About She’s So Brave

American culture celebrates childhood illness survivors as little warriors and applauds them for breathing, however, the story doesn’t end after being declared cured. 

She’s So Brave is a reflective and humorous memoir spanning my life, starting as a childhood leukemia survivor who leveraged the life-threatening illness to gain fame in a local religious farming community outside of Nashville. This collection combines humor and heart through observations on mortality, survivor's guilt, motherhood, identity, belonging, and emotional truths and resembles memoirs by Michelle Zauner and Jenny Lawson. 

So every day, I resolved to bury my history deeper as I dedicated the majority of my existence to being the voice for all blood cancer patients seeking access to quality, affordable, coordinated care. I would speak for them, I would plead on behalf of researchers, families, and patients, but not for myself. Looking back, my urge to withhold my medical history was survivor’s guilt. After all, my job existed because others didn’t survive.

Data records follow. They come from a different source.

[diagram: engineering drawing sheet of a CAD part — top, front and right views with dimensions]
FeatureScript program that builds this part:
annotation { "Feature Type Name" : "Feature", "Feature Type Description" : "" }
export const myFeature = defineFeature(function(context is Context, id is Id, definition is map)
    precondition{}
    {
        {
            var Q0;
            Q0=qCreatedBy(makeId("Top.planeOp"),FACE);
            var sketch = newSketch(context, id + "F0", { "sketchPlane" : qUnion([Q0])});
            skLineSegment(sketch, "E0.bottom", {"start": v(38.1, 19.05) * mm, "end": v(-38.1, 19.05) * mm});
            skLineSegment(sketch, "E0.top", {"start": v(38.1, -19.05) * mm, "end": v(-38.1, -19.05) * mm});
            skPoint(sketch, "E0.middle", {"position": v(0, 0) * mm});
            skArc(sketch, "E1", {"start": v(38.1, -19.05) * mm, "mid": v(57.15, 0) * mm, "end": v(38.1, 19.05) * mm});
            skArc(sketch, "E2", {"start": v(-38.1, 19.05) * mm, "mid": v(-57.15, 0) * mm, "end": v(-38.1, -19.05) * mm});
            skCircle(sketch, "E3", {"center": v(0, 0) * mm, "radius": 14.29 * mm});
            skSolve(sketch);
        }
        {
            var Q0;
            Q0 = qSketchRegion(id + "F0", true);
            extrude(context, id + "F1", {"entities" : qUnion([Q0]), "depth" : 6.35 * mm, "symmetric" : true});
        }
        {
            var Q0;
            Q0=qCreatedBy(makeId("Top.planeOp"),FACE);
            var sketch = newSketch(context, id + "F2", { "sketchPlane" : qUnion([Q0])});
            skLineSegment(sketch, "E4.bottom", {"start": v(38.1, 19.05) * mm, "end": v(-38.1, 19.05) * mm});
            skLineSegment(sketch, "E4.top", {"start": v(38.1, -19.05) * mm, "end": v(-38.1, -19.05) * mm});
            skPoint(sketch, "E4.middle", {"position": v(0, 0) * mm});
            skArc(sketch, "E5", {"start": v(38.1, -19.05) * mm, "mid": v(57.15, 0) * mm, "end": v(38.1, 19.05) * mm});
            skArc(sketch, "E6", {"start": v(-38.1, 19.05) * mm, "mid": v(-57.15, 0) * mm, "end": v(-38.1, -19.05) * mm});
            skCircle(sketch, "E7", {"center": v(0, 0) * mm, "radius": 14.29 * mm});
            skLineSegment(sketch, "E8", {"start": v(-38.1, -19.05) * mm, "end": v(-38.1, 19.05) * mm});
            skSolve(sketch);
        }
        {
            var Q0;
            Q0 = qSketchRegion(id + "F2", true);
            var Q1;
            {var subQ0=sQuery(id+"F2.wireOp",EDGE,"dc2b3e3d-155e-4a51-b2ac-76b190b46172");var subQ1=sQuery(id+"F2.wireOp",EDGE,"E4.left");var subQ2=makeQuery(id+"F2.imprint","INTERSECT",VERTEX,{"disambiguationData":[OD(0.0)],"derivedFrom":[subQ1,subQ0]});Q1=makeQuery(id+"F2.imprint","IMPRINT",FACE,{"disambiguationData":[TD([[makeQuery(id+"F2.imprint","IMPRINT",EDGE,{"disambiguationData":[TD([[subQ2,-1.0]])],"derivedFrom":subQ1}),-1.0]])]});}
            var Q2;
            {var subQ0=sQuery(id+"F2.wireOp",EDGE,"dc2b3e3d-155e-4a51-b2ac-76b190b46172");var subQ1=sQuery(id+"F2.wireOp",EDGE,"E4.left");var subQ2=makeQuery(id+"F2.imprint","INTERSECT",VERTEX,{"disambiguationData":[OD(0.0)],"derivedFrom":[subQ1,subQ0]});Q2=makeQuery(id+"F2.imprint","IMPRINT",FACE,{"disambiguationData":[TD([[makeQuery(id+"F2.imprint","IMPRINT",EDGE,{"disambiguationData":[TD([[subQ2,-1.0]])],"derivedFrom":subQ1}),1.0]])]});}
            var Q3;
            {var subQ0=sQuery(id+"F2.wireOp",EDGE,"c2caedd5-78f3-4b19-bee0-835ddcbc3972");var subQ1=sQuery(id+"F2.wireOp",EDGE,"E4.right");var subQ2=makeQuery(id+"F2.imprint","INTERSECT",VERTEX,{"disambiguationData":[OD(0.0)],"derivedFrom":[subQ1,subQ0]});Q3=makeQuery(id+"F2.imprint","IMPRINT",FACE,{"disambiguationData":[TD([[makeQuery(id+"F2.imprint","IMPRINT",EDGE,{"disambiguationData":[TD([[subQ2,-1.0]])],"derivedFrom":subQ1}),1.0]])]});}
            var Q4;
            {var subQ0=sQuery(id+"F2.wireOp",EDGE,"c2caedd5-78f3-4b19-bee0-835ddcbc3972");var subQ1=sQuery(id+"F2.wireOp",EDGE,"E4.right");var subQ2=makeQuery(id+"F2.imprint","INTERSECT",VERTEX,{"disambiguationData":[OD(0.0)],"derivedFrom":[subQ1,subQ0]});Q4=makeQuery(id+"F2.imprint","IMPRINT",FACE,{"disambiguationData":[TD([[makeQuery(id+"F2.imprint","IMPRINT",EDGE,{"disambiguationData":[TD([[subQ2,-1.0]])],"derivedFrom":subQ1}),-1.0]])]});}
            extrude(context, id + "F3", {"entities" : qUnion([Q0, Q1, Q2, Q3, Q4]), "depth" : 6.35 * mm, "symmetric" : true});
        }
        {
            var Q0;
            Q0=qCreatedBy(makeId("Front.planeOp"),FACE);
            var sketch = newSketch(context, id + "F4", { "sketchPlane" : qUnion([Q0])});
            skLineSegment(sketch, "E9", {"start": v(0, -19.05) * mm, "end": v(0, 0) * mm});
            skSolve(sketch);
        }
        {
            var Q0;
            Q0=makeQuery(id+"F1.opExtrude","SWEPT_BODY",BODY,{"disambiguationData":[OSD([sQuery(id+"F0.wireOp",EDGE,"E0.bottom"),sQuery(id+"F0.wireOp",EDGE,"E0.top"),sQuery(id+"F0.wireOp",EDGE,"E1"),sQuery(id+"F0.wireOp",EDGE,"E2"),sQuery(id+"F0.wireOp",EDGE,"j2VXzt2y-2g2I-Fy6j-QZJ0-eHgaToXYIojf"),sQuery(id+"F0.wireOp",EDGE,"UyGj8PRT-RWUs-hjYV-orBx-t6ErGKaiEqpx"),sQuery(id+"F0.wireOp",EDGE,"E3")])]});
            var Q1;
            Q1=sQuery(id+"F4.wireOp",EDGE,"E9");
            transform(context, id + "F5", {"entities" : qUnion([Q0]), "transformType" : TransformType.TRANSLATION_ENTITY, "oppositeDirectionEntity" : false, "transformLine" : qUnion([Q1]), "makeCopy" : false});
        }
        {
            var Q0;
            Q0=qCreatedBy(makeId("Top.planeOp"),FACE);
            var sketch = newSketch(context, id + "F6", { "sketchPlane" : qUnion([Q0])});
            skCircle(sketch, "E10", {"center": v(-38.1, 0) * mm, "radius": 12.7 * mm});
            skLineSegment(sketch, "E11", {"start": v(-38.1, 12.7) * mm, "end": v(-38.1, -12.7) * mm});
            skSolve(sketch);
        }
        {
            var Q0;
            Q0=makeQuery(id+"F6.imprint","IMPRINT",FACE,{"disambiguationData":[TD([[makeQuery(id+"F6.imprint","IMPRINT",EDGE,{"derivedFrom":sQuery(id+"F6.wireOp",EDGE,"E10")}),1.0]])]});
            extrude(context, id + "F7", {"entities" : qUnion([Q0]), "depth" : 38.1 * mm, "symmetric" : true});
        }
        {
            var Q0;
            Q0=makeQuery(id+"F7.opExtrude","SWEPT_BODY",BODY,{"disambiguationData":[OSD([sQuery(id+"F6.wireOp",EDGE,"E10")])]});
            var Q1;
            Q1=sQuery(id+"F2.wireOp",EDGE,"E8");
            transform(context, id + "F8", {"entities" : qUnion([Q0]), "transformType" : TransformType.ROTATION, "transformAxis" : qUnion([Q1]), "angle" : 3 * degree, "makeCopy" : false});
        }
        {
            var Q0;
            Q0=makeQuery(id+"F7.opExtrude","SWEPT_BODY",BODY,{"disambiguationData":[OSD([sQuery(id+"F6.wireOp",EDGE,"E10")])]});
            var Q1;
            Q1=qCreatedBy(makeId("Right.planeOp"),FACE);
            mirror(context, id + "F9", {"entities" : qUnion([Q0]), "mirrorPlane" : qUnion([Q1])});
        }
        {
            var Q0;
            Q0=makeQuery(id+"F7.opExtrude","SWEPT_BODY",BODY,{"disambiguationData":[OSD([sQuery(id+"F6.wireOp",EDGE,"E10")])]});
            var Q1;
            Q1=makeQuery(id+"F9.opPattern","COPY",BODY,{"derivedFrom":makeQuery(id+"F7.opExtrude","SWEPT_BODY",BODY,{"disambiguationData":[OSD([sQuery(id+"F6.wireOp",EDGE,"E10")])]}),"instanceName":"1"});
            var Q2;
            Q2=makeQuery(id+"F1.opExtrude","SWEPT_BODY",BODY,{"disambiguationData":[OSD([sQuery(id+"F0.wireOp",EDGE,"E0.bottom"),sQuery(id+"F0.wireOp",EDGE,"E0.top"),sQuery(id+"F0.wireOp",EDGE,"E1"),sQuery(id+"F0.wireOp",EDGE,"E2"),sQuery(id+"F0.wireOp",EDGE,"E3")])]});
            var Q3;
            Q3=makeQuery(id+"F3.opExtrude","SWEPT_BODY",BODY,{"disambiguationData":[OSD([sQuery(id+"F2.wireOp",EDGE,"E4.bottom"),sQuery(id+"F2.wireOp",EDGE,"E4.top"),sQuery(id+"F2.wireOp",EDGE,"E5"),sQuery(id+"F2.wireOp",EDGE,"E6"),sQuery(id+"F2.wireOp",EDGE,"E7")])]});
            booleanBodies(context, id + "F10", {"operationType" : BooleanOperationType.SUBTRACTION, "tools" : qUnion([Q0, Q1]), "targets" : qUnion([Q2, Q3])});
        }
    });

With cancer came attention, so at the young age of 8, the development of my identity became intertwined with being “special.” The book begins with the irony of this phenomenon, which is meant to amuse and move a reader. But what goes up must come down. I still had to go through the same anxieties of my teenage years as everyone else, especially after I was deemed cured of the disease. So like any teenager, I had a bout of dangerous, rebellious behavior that seems (and might be) astoundingly reckless for a survivor. From there, She’s So Brave traces how I became a regular citizen in life without the badge of survivor, but always ignoring or negotiating my identity as one. Similarly, as I am more than my medical history, the book honors that as I navigate my roots, career, marriage, motherhood, and returning home to the community where I tasted fame.

This book is a fresh, unconventional perspective on a conventional topic. There are dozens of cancer survivor stories, but none that explore the journey of a childhood survivor leveraging illness for affection and employment, self-sabotaging, and returning to the place of origin to reconcile emotional truths.  My hope is that She’s So Brave will make a difference by uniting childhood cancer survivors and building a community for the over 10 million parents of children with chronic illnesses.

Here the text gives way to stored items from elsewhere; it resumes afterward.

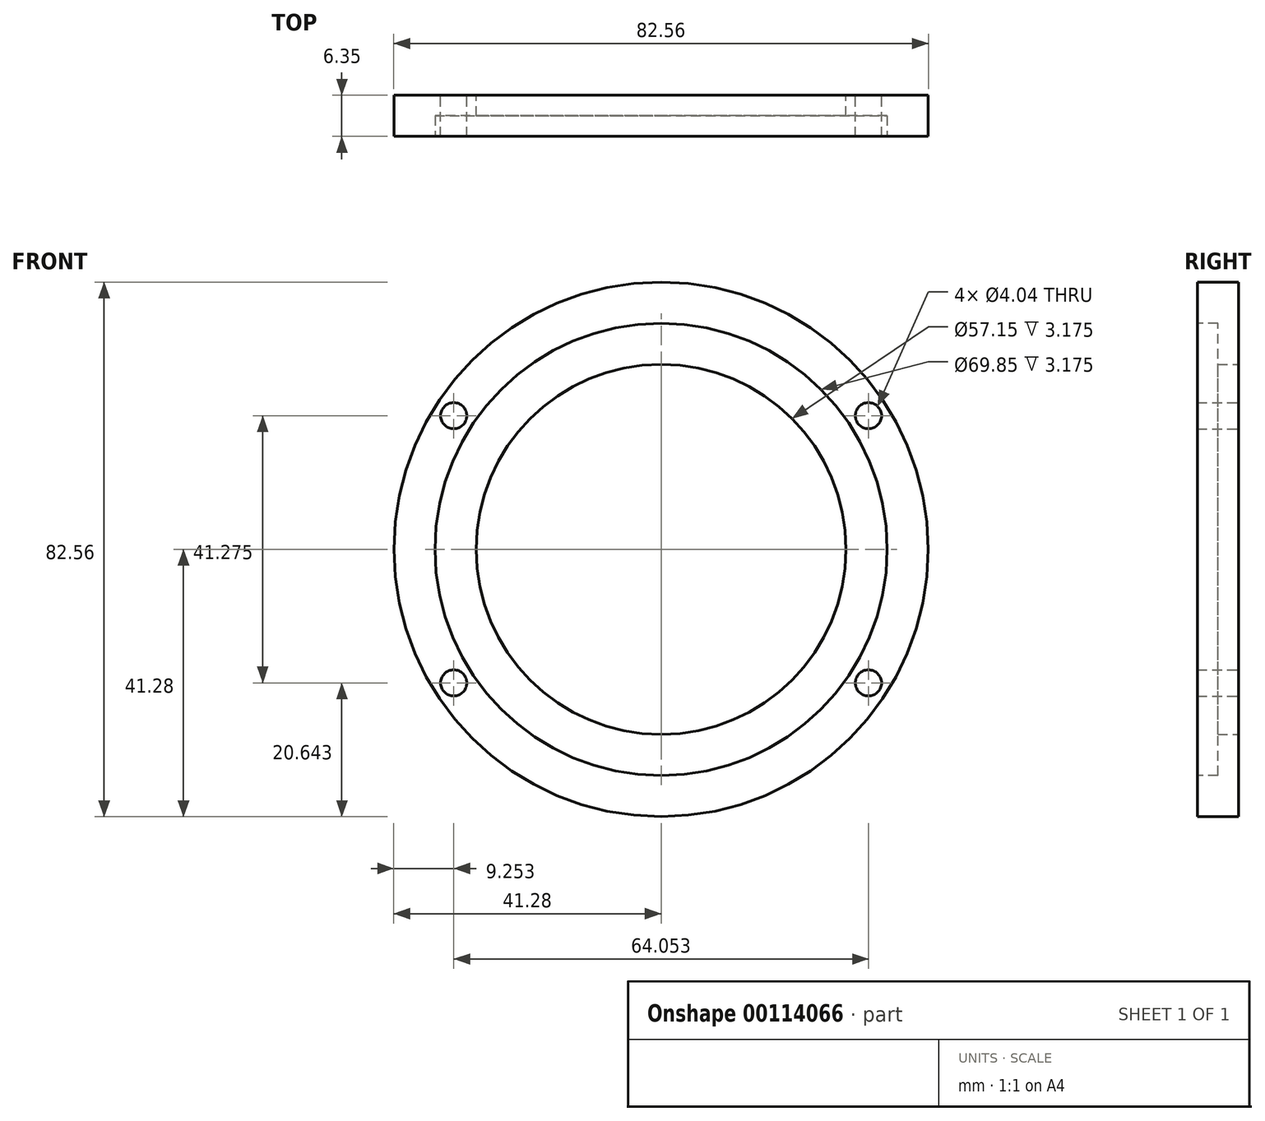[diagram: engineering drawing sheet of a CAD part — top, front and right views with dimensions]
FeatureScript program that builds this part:
annotation { "Feature Type Name" : "Feature", "Feature Type Description" : "" }
export const myFeature = defineFeature(function(context is Context, id is Id, definition is map)
    precondition{}
    {
        {
            var Q0;
            Q0=qCreatedBy(makeId("Front.planeOp"),FACE);
            var sketch = newSketch(context, id + "F0", { "sketchPlane" : qUnion([Q0])});
            skCircle(sketch, "E0", {"center": v(0, 0) * mm, "radius": 41.28 * mm});
            skCircle(sketch, "E1", {"center": v(0, 0) * mm, "radius": 28.58 * mm});
            skSolve(sketch);
        }
        {
            var Q0;
            Q0 = qSketchRegion(id + "F0", true);
            extrude(context, id + "F1", {"entities" : qUnion([Q0]), "depth" : 6.35 * mm});
        }
        {
            var Q0;
            Q0=makeQuery(id+"F1.opExtrude","CAP_FACE",FACE,{"disambiguationData":[OSD([sQuery(id+"F0.wireOp",EDGE,"E0"),sQuery(id+"F0.wireOp",EDGE,"E1")])],"isStart":false});
            var sketch = newSketch(context, id + "F2", { "sketchPlane" : qUnion([Q0])});
            skCircle(sketch, "E2", {"center": v(0, 0) * mm, "radius": 34.93 * mm});
            skSolve(sketch);
        }
        {
            var Q0;
            Q0 = qSketchRegion(id + "F2", true);
            extrude(context, id + "F3", {"entities" : qUnion([Q0]), "operationType" : NewBodyOperationType.REMOVE, "oppositeDirection" : true, "depth" : 3.17 * mm});
        }
        {
            var Q0;
            Q0=makeQuery(id+"F1.opExtrude","CAP_FACE",FACE,{"disambiguationData":[OSD([sQuery(id+"F0.wireOp",EDGE,"E0"),sQuery(id+"F0.wireOp",EDGE,"E1")])],"isStart":false});
            var sketch = newSketch(context, id + "F4", { "sketchPlane" : qUnion([Q0])});
            skPoint(sketch, "E3", {"position": v(-63.44, 35.32) * mm});
            skLineSegment(sketch, "E4", {"start": v(-32.03, 0) * mm, "end": v(-32.03, 20.64) * mm, "construction": true});
            skLineSegment(sketch, "E5", {"start": v(-32.03, 20.64) * mm, "end": v(0, 20.64) * mm, "construction": true});
            skLineSegment(sketch, "E6", {"start": v(-49.1, 0) * mm, "end": v(-19.94, 45.26) * mm, "construction": true});
            skLineSegment(sketch, "E7", {"start": v(-34.7, 22.36) * mm, "end": v(-29.36, 18.92) * mm, "construction": true});
            skPoint(sketch, "E8", {"position": v(-32.03, 20.64) * mm});
            skPoint(sketch, "E9.MirrorP", {"position": v(32.03, 20.64) * mm});
            skPoint(sketch, "E10.MirrorP", {"position": v(-32.03, -20.64) * mm});
            skPoint(sketch, "E11.MirrorP", {"position": v(32.03, -20.64) * mm});
            skSolve(sketch);
        }
        {
            var Q0;
            Q0=sQuery(id+"F4.wireOp",VERTEX,"E8");
            var Q1;
            Q1=sQuery(id+"F4.wireOp",VERTEX,"E9.MirrorP");
            var Q2;
            Q2=sQuery(id+"F4.wireOp",VERTEX,"E11.MirrorP");
            var Q3;
            Q3=sQuery(id+"F4.wireOp",VERTEX,"E10.MirrorP");
            var Q4;
            Q4=makeQuery(id+"F1.opExtrude","SWEPT_BODY",BODY,{"disambiguationData":[OSD([sQuery(id+"F0.wireOp",EDGE,"E0"),sQuery(id+"F0.wireOp",EDGE,"E1")])]});
            hole(context, id + "F5", {"style" : HoleStyle.SIMPLE, "endStyle" : HoleEndStyle.BLIND, "standardTappedOrClearance" : lookupTablePath({ "standard" : "ANSI", "engagement" : "75%", "pitch" : "32 tpi", "size" : "#10", "type" : "Tapped" }), "standardBlindInLast" : lookupTablePath({ "standard" : "ANSI", "engagement" : "75%", "pitch" : "32 tpi", "size" : "#10", "type" : "Tapped" }), "holeDiameter" : 4.04 * mm, "holeDepth" : 6.35 * mm, "locations" : qUnion([Q0, Q1, Q2, Q3]), "scope" : qUnion([Q4]), "majorDiameter" : 4.83 * mm});
        }
    });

I’m currently seeking representation for FAME.

Excerpts from She’s So Brave

 

We were guinea pigs. The pincushions of our generation. For the leukemia kids, we were the new wave of survivors. We were the lucky ones.”

 

“Drugs and pain, I knew. In the absence of them, I felt uneasy. My body had been pushed to the brink with cancer treatment and pushing it to the hazy edge of oblivion felt as natural to me as stretching your legs. In the decomposing darkness, I could dwell with my kinfolk.”

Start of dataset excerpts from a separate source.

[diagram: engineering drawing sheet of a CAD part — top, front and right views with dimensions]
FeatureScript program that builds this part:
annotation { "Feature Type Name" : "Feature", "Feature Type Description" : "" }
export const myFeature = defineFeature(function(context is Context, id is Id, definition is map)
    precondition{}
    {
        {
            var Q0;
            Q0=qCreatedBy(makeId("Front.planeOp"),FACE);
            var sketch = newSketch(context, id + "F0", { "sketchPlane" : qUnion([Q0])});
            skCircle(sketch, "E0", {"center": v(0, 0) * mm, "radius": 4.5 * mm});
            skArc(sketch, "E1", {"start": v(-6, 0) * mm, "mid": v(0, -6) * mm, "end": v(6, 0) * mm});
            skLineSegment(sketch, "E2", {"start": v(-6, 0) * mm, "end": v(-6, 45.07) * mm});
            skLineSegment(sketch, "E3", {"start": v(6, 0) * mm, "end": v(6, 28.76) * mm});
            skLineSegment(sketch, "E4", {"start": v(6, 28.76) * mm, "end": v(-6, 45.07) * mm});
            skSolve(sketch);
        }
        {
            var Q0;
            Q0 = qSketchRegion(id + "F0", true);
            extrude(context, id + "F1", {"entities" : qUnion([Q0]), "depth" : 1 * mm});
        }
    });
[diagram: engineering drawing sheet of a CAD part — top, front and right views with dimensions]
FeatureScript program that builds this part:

“Every day counted because the next one wasn’t guaranteed. And because of this, we danced with our eyes closed, made friends fast, howled and laughed at the moon like lunatics, and wept in each other's arms. And it was okay. You didn’t have to fight that day. Or the next. Or the next. You could be a kid living life as if you had never faced your death already. As if you could forget that life was fragile, a lesson none of us could delay.” 

 

Before, pain represented a precursor for death. Instead of fighting for my existence this time, pain was the conduit for new life, for my son, and for me.”